O God, which this blood madest, revenge his death!
O earth, which this blood drink'st revenge his death!
Either heaven with lightning strike the
murderer dead,
Or earth, gape open wide and eat him quick,
As thou dost swallow up this good king's blood
Which his hell-govern'd arm hath butchered!

Juliet (Act 4 Scene 3) Romeo and Juliet

JULIET

Farewell! God knows when we shall meet again.

I have a faint cold fear thrills through my veins,

That almost freezes up the heat of life:

I'll call them back again to comfort me:

Nurse!

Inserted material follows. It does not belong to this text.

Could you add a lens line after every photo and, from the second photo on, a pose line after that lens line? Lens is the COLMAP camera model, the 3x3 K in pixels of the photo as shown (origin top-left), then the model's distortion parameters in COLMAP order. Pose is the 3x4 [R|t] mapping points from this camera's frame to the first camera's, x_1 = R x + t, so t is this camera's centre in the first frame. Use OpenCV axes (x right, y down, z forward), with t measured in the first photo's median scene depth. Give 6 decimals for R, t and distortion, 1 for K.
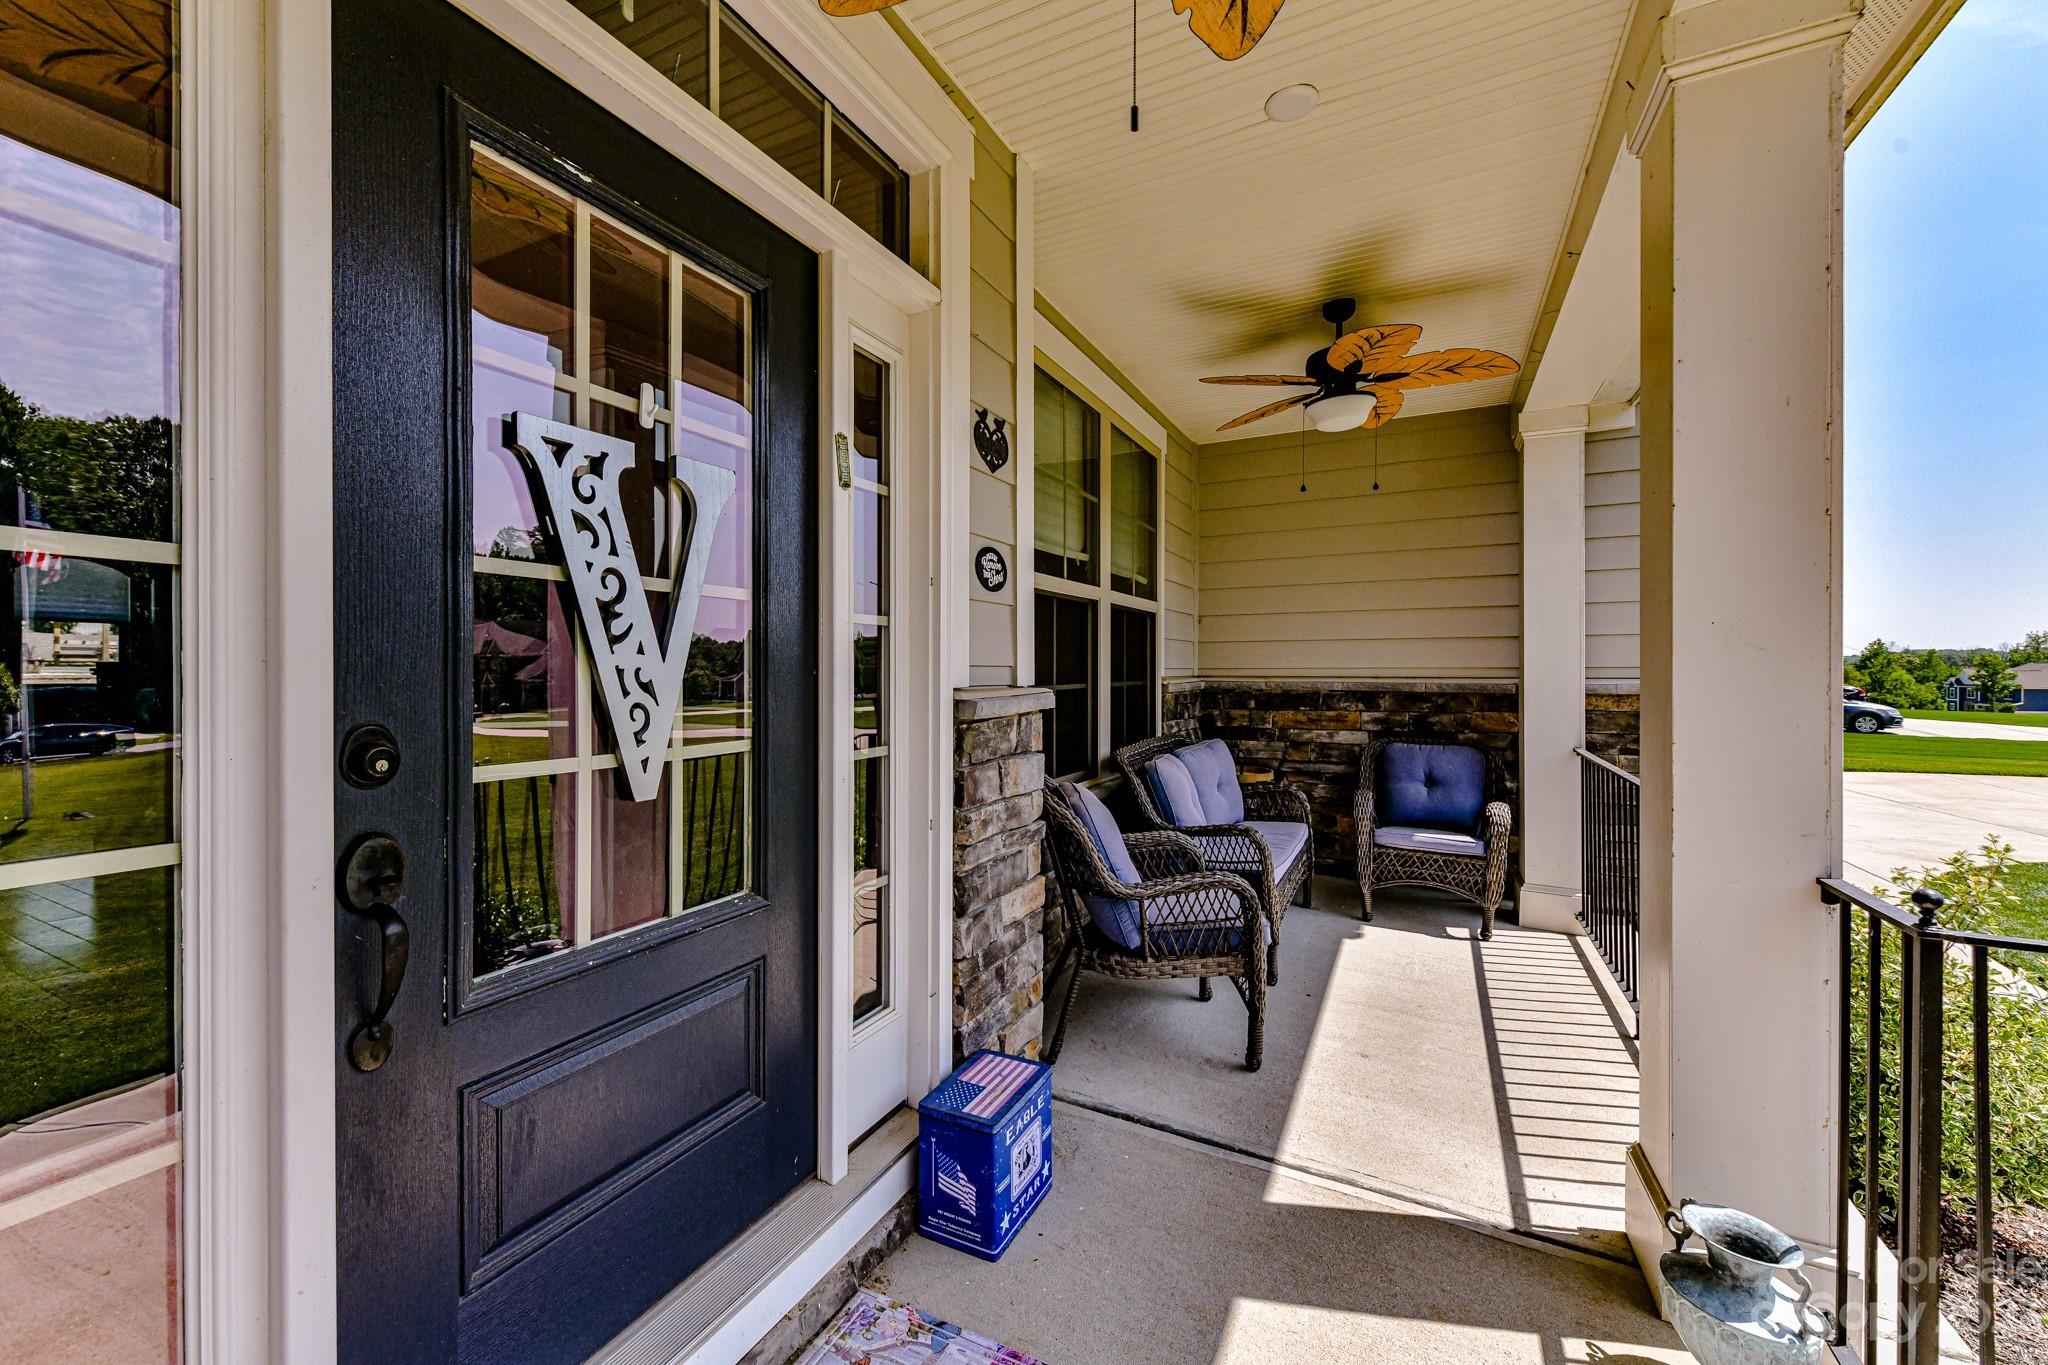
lens RADIAL K [[805.8, 0, 1025.6], [0, 805.8, 676.2], [0, 0, 1]] dist [0.007135, -0.002022]
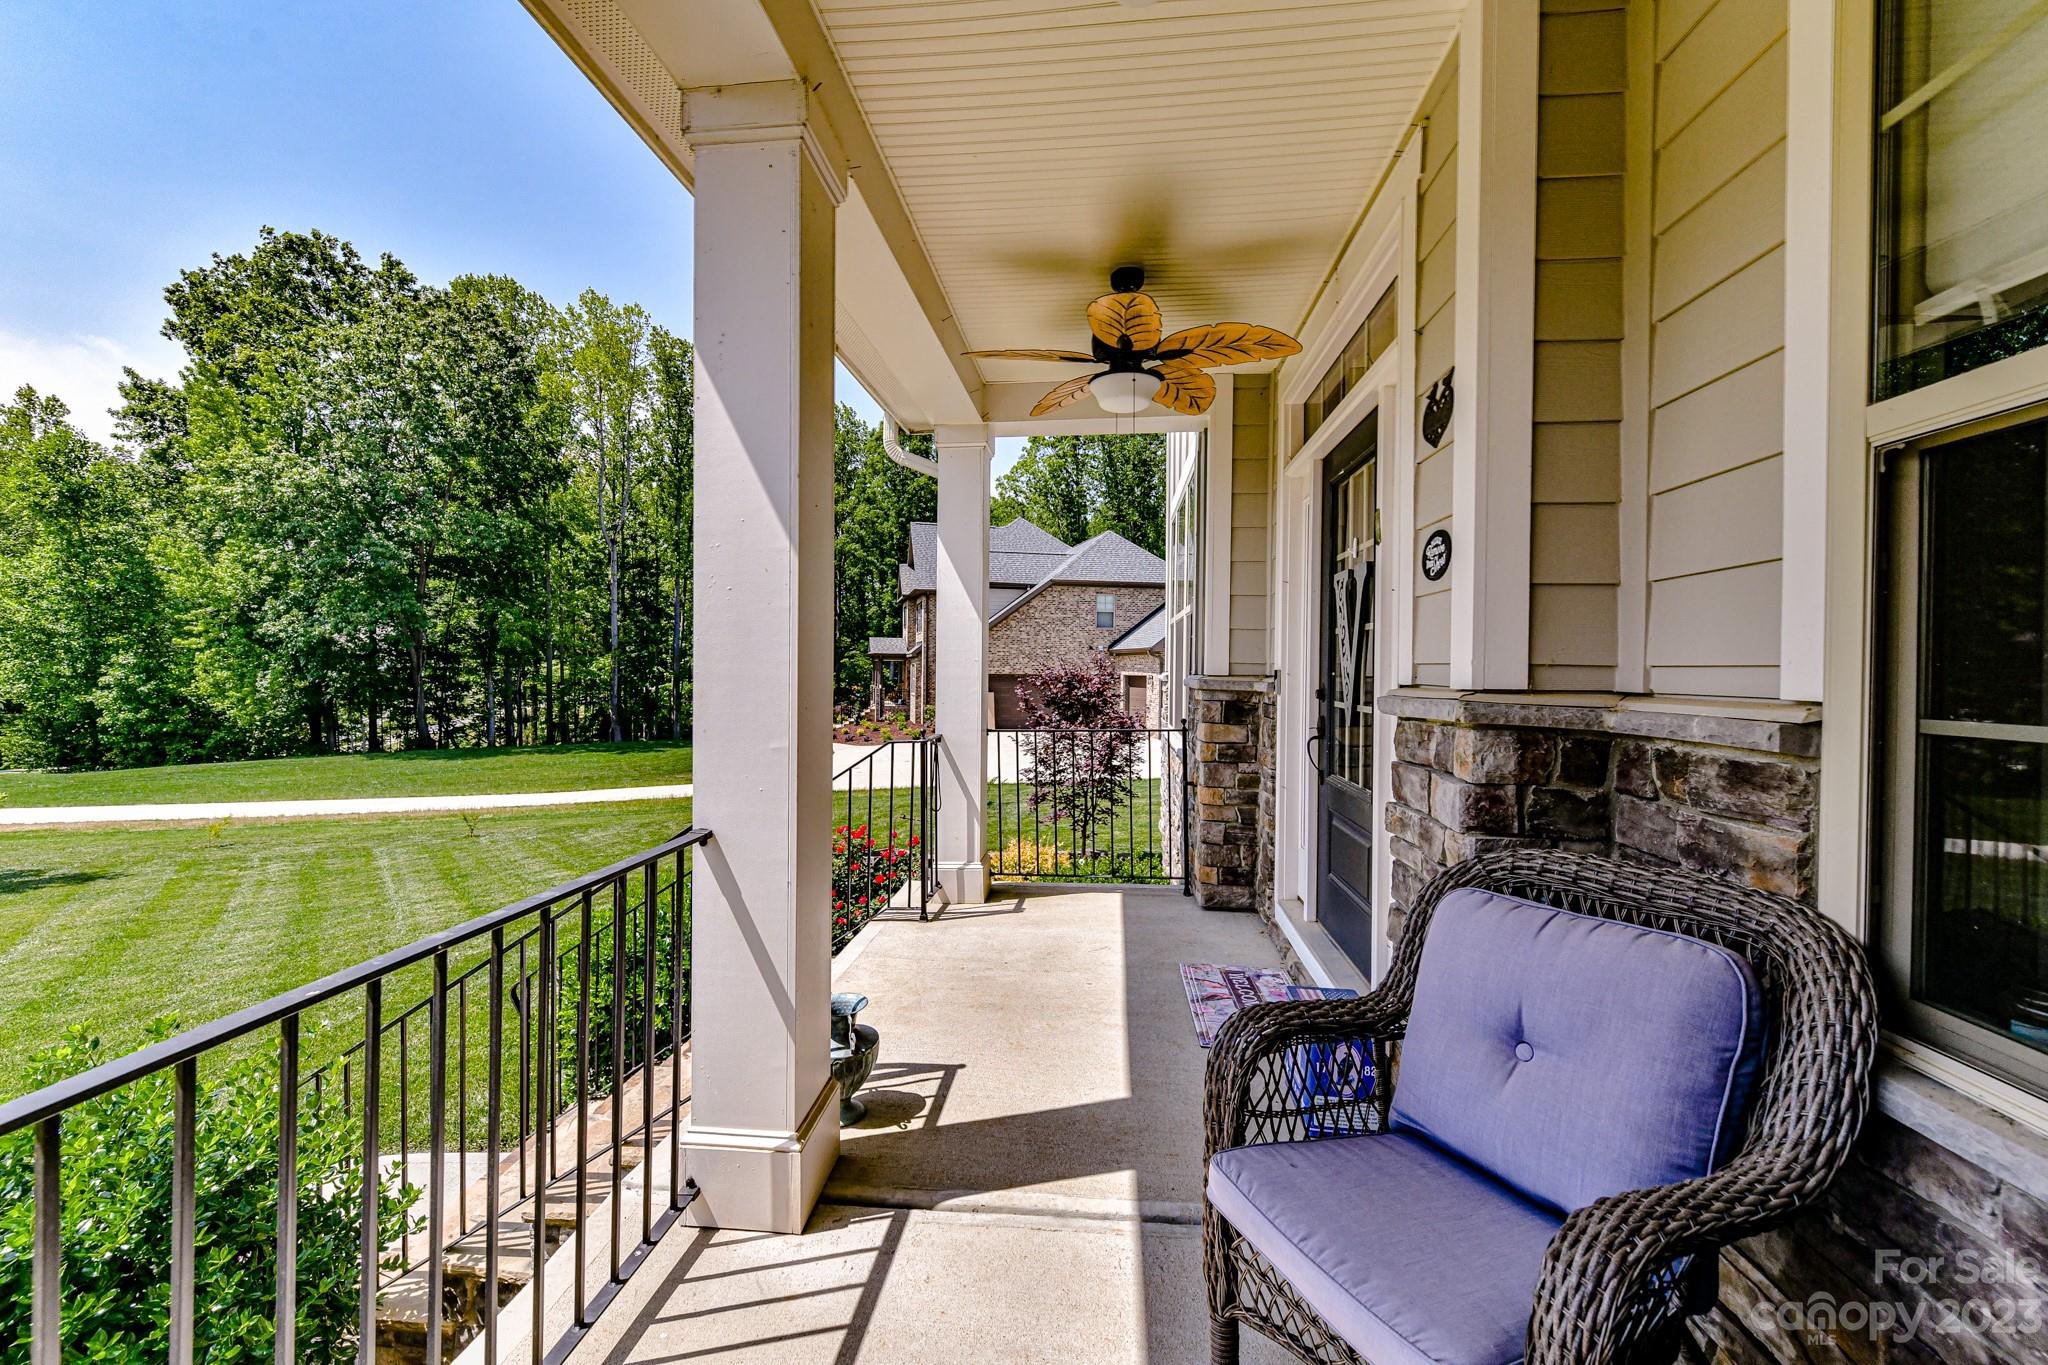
lens RADIAL K [[805.8, 0, 1026.0], [0, 805.8, 675.7], [0, 0, 1]] dist [0.007135, -0.002022]
pose [[-0.937954, -0.005190, -0.346722, 0.764601], [-0.009517, 0.999897, 0.010778, -0.004666], [0.346630, 0.013409, -0.937906, 1.854908]]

What should she do here?

My dismal scene I needs must act alone.

Come, vial.

What if this mixture do not work at all?

Shall I be married then to-morrow morning?

No, no: this shall forbid it: lie thou there.

[Laying down her dagger]

What if it be a poison, which the friar

Subtly hath minister'd to have me dead,

Lest in this marriage he should be dishonour'd,

Because he married me before to Romeo?

I fear it is: and yet, methinks, it should not,

For he hath still been tried a holy man.

How if, when I am laid into the tomb,

I wake before the time that Romeo


Come to redeem me? there's a fearful point!

Shall I not, then, be stifled in the vault,

To whose foul mouth no healthsome air breathes in,

And there die strangled ere my Romeo comes?

Or, if I live, is it not very like,

The horrible conceit of death and night,

Together with the terror of the place,--

As in a vault, an ancient receptacle,

Where, for these many hundred years, the bones

Of all my buried ancestors are packed:

Where bloody Tybalt, yet but green in earth,

Lies festering in his shroud; where, as they say,

At some hours in the night spirits resort;--

Alack, alack, is it not like that I,

So early waking, what with loathsome smells,

And shrieks like mandrakes' torn out of the earth,

That living mortals, hearing them, run mad:--

O, if I wake, shall I not be distraught,

Environed with all these hideous fears?

And madly play with my forefather's joints?

And pluck the mangled Tybalt from his shroud?

And, in this rage, with some great kinsman's bone,

As with a club, dash out my desperate brains?

O, look! methinks I see my cousin's ghost


Seeking out Romeo, that did spit his body

Upon a rapier's point: stay, Tybalt, stay!

Romeo, I come! this do I drink to thee.